昨日、何ヶ月ぶりかに家の中の掃除をしていて強くハタキを振ったら、居間の棚で何かがコロンと倒れた。それが何かはすぐにわかったが、手にしてみるとこれが永年の埃とヤニとでベトベト。「悪いことしたなあ」と思いつつ台所へ持っていって磨いてやったら、すぐに昔日の色艶を取り戻した。それがこれ。

Canon EOS 6D (24mm, f/8, 1/60 sec, ISO6400)

 

小さなオレンジ色の箱。商品名とメーカー名が如何にもな感じで印刷されているので、わかる人にはわかるだろう。わからない人にはヒント、右にネジがある。

 

Canon EOS 6D (24mm, f/8, 1/45 sec, ISO6400)

反対側、テプラが2枚貼付されている。どうやら上は楽器の、下は持ち主の名前のようだ。これは一体何なのか?  では蓋を開けてみよう。

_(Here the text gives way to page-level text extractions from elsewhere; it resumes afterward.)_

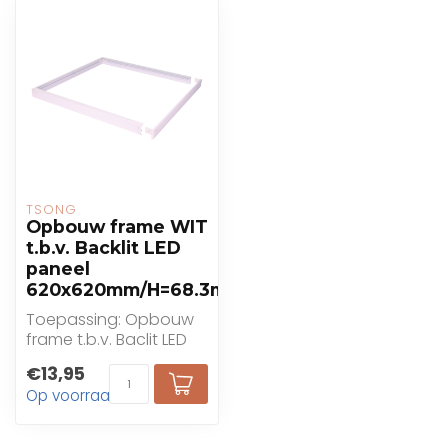
TSONG
Opbouw frame WIT
t.b.v. Backlit LED
paneel
620x620mm/H=68.3mm
Toepassing: Opbouw
frame t.b.v. Baclit LED
panelen met een
€13,95
grotere modulemaat
Op voorraad
62...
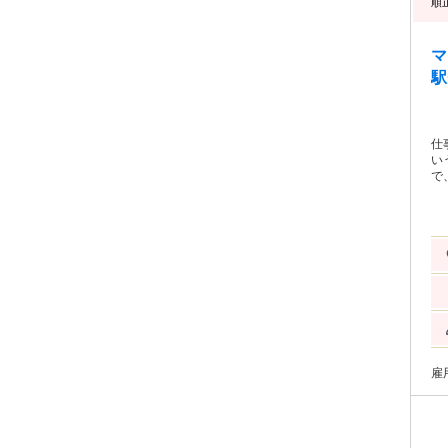
順
マ
駅
仕事内容: 順正会内科
い
で
て
た
き
ま
（
雇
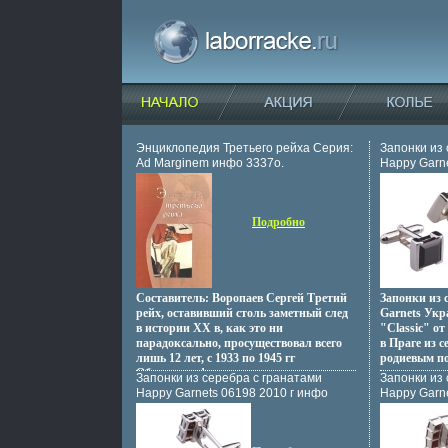
Энциклопедия Третьего рейха Серия:
Запонки из
Ad Marginem инфо 3337o.
Happy Garne
12997o.
Подробно
Составитель: Воропаев Сергей Третий
Запонки из 
рейх, оставивший столь заметный след
Garnets Ук
в истории XX в, как это ни
"Classic" о
парадоксально, просуществовал всего
в Праге из 
лишь 12 лет, с 1933 по 1945 гг
родиевым по
Объяснять феномен нацизма
что делает 
Запонки из серебра с гранатами
Запонки из
пыталиващзысь по - разному: от до
неуязвимым
Happy Garnets 06198 2010 г инфо
Happy Garn
боли знакомых общественно -
воздействи
13002o.
13003o.
исторических причин,
вставок исп
порожденныхобщим кризисом
чешские гра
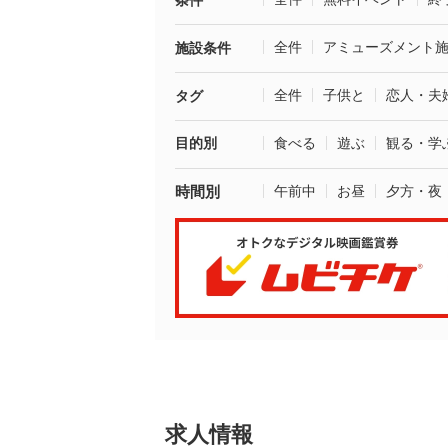
条件
全件
アミューズメント
施設条件
全件
子供と
恋人・夫
タグ
目的別
食べる
遊ぶ
観る・学
時間別
午前中
お昼
夕方・夜
求人情報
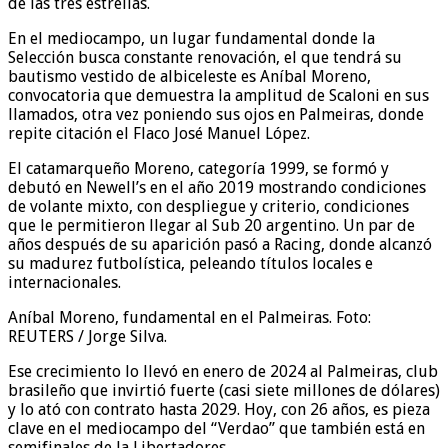
de las tres estrellas.
En el mediocampo, un lugar fundamental donde la
Selección busca constante renovación, el que tendrá su
bautismo vestido de albiceleste es Aníbal Moreno,
convocatoria que demuestra la amplitud de Scaloni en sus
llamados, otra vez poniendo sus ojos en Palmeiras, donde
repite citación el Flaco José Manuel López.
El catamarqueño Moreno, categoría 1999, se formó y
debutó en Newell’s en el año 2019 mostrando condiciones
de volante mixto, con despliegue y criterio, condiciones
que le permitieron llegar al Sub 20 argentino. Un par de
años después de su aparición pasó a Racing, donde alcanzó
su madurez futbolística, peleando títulos locales e
internacionales.
Aníbal Moreno, fundamental en el Palmeiras. Foto:
REUTERS / Jorge Silva.
Ese crecimiento lo llevó en enero de 2024 al Palmeiras, club
brasileño que invirtió fuerte (casi siete millones de dólares)
y lo ató con contrato hasta 2029. Hoy, con 26 años, es pieza
clave en el mediocampo del “Verdao” que también está en
semifinales de la Libertadores.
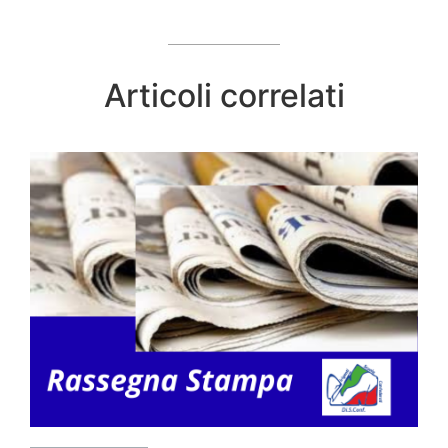
Articoli correlati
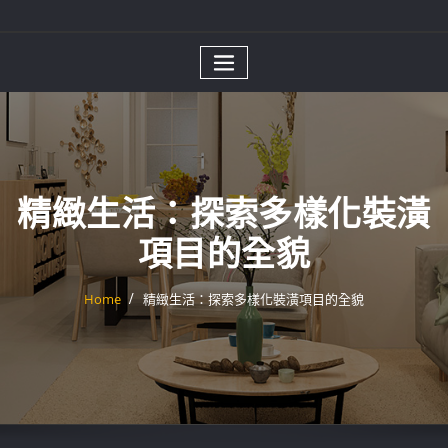
精緻生活：探索多樣化裝潢
項目的全貌
Home
精緻生活：探索多樣化裝潢項目的全貌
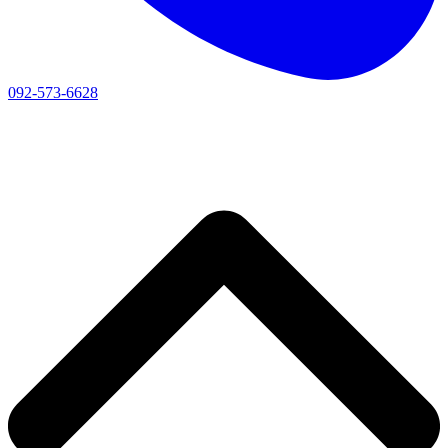
092-573-6628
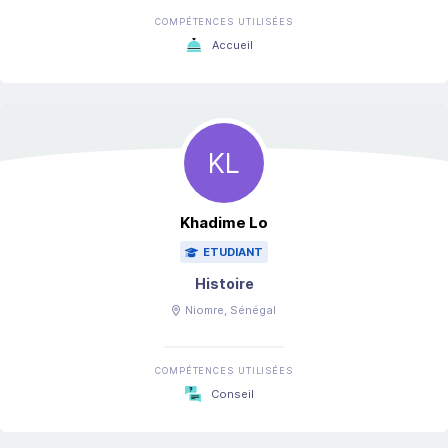
COMPÉTENCES UTILISÉES
Accueil
KL
Khadime
Lo
ETUDIANT
Histoire
Niomre
, Sénégal
COMPÉTENCES UTILISÉES
Conseil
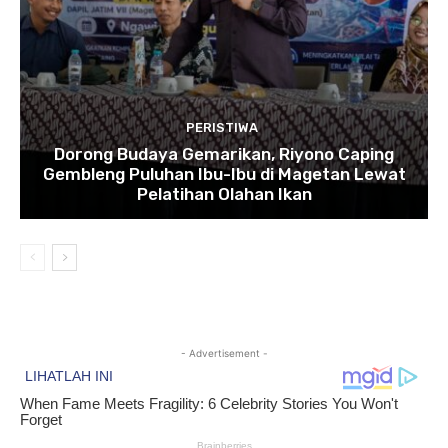
PERISTIWA
Dorong Budaya Gemarikan, Riyono Caping
Gembleng Puluhan Ibu-Ibu di Magetan Lewat
Pelatihan Olahan Ikan
- Advertisement -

という訳で、正解はWittnerのメトロノーム!  悲しいかな今や外から拭いたぐらいじゃ駄目そうで、ネジを巻いてもすぐ止まってしまう。だが元気な頃のこいつは、そこらの時計よりも正確に拍を刻んでくれたもんだ。これを購入したのは70年代末、場所は横浜のヤマハ。¥5,000ぐらい払って帰宅、その後これ聴きながら寝た記憶が。

なんでこんな物を持っていたのか?   それは、当時こいつが個人練習の際の指揮者だったから。最初はゆっくり、そして徐々に速く。嗚呼、なんて真摯でひたむきだったのでしょう、あの頃の持ち主!

時は流れ、今やメトロノームもデジタルな時代だ。楽器屋にはこれより安くてコンパクトで、更にはこれより多機能で使い易いのがたくさん並んでいる。が、驚くなかれその隣で今もこれが売られているのをご存知だろうか?  俺も一瞬目を疑ったが正にあのままで、しかも色とかサイズとかのバリエイションが増えている。俺もピンクの可愛いのを目にして、うっかり買いそうになった。これって、未だに需要があるって事か?  と驚いた。

もしかすると、そういうの知らなかったの俺だけかも。これ、修理したらまた正確な4分音符を刻んでくれるんだろか?